__INSTRUCTION 1__:
Copy the passage of the thread about the best exegetes from "As far as the" to "soooooooooo many more." word for word.
__INSTRUCTION 2__:
In the thread about the best exegetes, which work by Charles Spurgeon does VirginiaHuguenot recommend reading?

__PASSAGE GIVEN__:

────────────────────

# Who are the best exegetes?



## Mathetes (Jan 30, 2007)

Both old and new. Currently I can only think of D.A. Carson and Douglas Moo. Who're some others you can think of? Would someone like Cranfield count?


----------



## New wine skin (Jan 30, 2007)

Of the hundreds of scholars you can only think of two? What criteria did you use to determine who is the "best"?


----------



## Mathetes (Jan 30, 2007)

Yes, I can think of only two. I haven't read thousands of commentaries or gone through a lot of the standard works (yet) and so I ask with the intention to learn more.

As far as the best, I suppose that this would mean the ones who have an established reputation for thorough, quality exegesis.


----------



## MrMerlin777 (Jan 30, 2007)

John Gill and Matthew Henry come to mind. But there are soooooooooo many more.


----------



## VirginiaHuguenot (Jan 30, 2007)

I would rank the names listed below among the very best of exegetes.

Matthew Poole
Matthew Henry
John Calvin
Thomas Manton
John Owen
James Durham
David Dickson
Henry Ainsworth

More could be said. I recommend reading Charles Spurgeon's _Commenting and Commentaries_, starting with his Chat About Commentaries to get a good overview of the best exegetes through the 19th century. His own comments on the Psalms are worthy of notice too.


----------



## Mathetes (Jan 30, 2007)

Cool, thanks. I'll be sure to look them up. Also, Leon Morris would count, would he not?


----------



## New wine skin (Jan 30, 2007)

Yes, Leon Morris and a few more to keep you busy for the next 10 yrs; (NT) FF Bruce, Longnecker, and (OT) Meredith Kline.


----------



## MrMerlin777 (Jan 30, 2007)

New wine skin said:


> Yes, Leon Morris and a few more to keep you busy for the next 10 yrs; (NT) FF Bruce, Longnecker, and (OT) Meredith Kline.




I like Meredith Kline. Almost forgot about him.


----------



## VaughanRSmith (Jan 30, 2007)

All these men with womens' names... Lorraine, Meredith...


----------



## MrMerlin777 (Jan 30, 2007)

Exagorazo said:


> All these men with womens' names... Lorraine, Meredith...


----------



## VaughanRSmith (Jan 30, 2007)

Technically, even Jean.


----------



## New wine skin (Jan 30, 2007)

blame that on the parents : )


----------



## Mathetes (Jan 30, 2007)

────────────────────

__SOURCE DATA__:
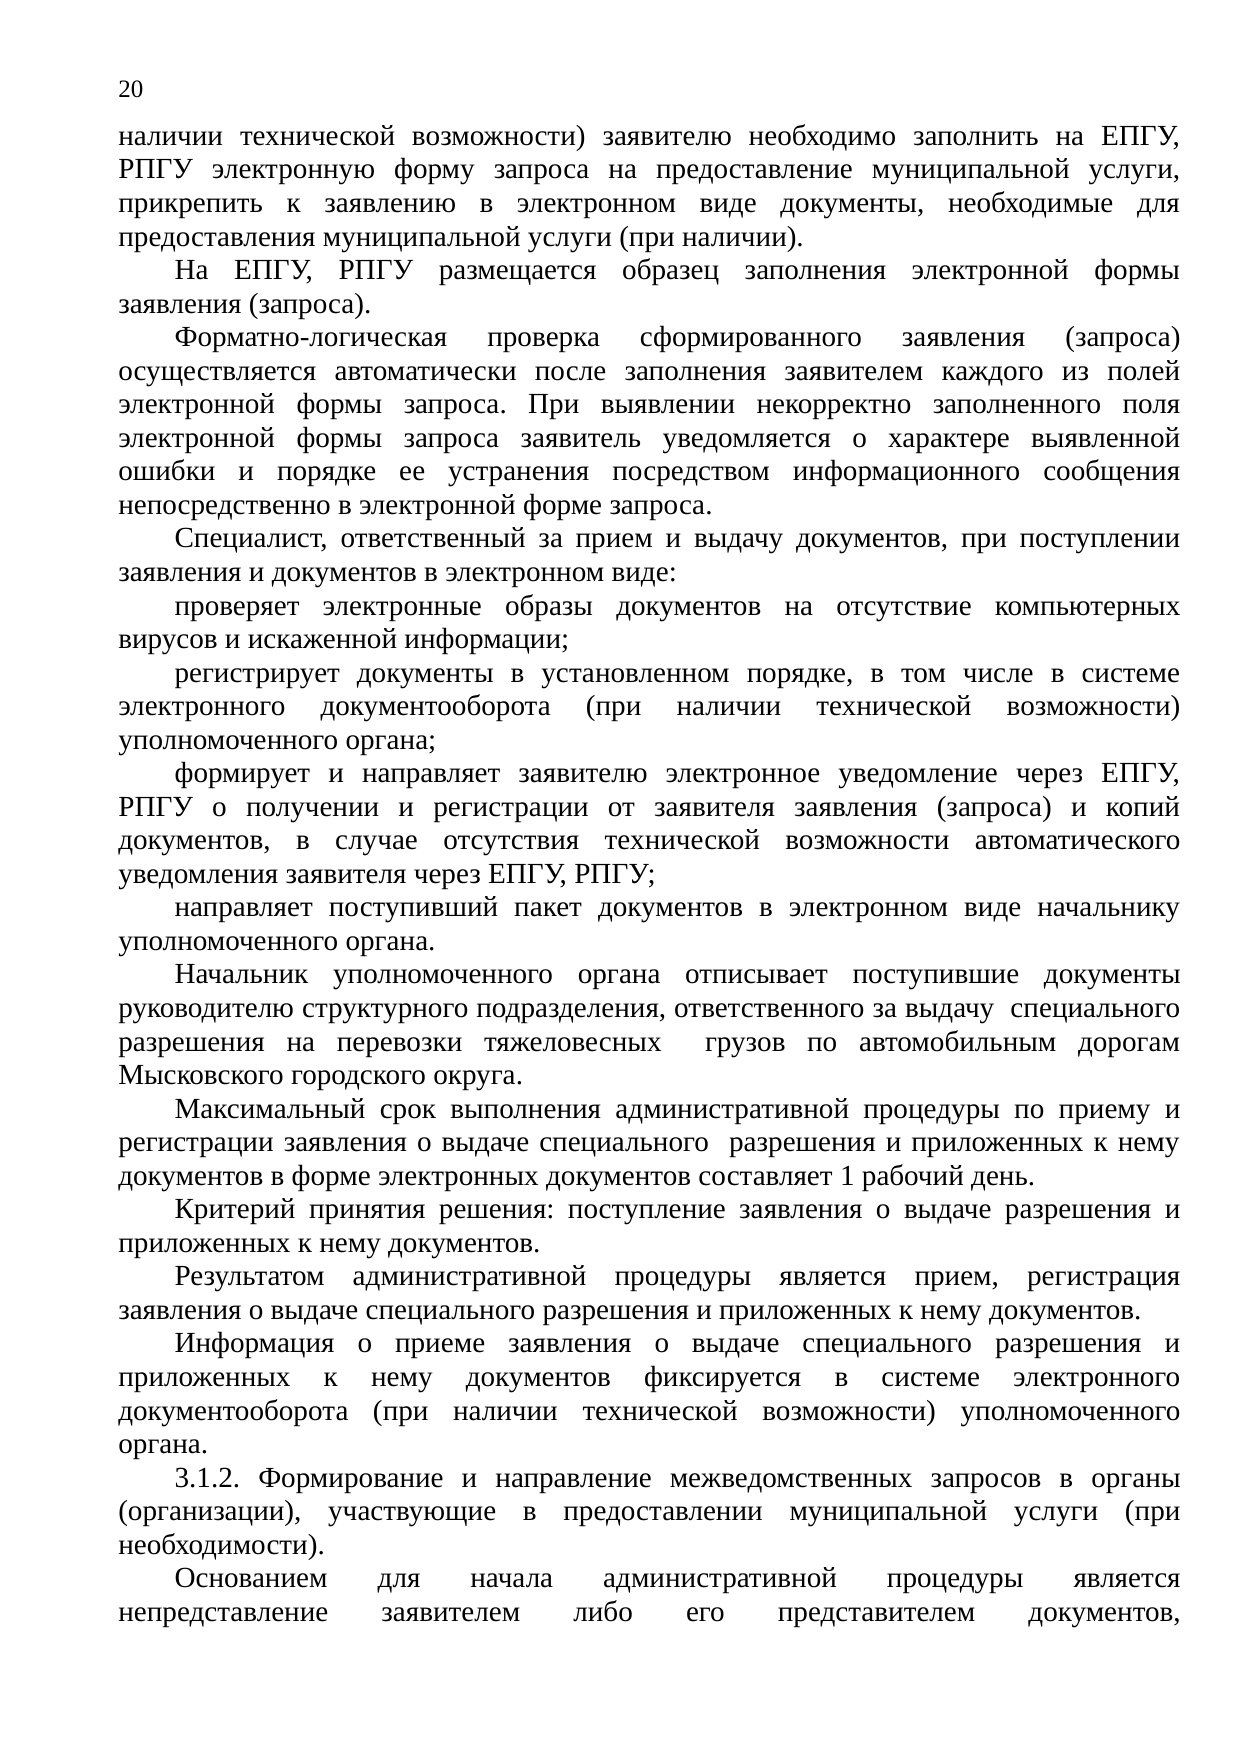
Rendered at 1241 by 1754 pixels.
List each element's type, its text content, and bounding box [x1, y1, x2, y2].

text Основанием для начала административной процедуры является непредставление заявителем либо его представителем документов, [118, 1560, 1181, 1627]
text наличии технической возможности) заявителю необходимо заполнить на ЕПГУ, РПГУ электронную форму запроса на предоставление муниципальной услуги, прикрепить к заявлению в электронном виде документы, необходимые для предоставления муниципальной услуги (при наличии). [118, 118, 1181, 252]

────────────────────

__RESPONSE 1__:
As far as the best, I suppose that this would mean the ones who have an established reputation for thorough, quality exegesis.


----------



## MrMerlin777 (Jan 30, 2007)

John Gill and Matthew Henry come to mind. But there are soooooooooo many more.

__RESPONSE 2__:
VirginiaHuguenot recommends Commenting and Commentaries, starting with his Chat About Commentaries.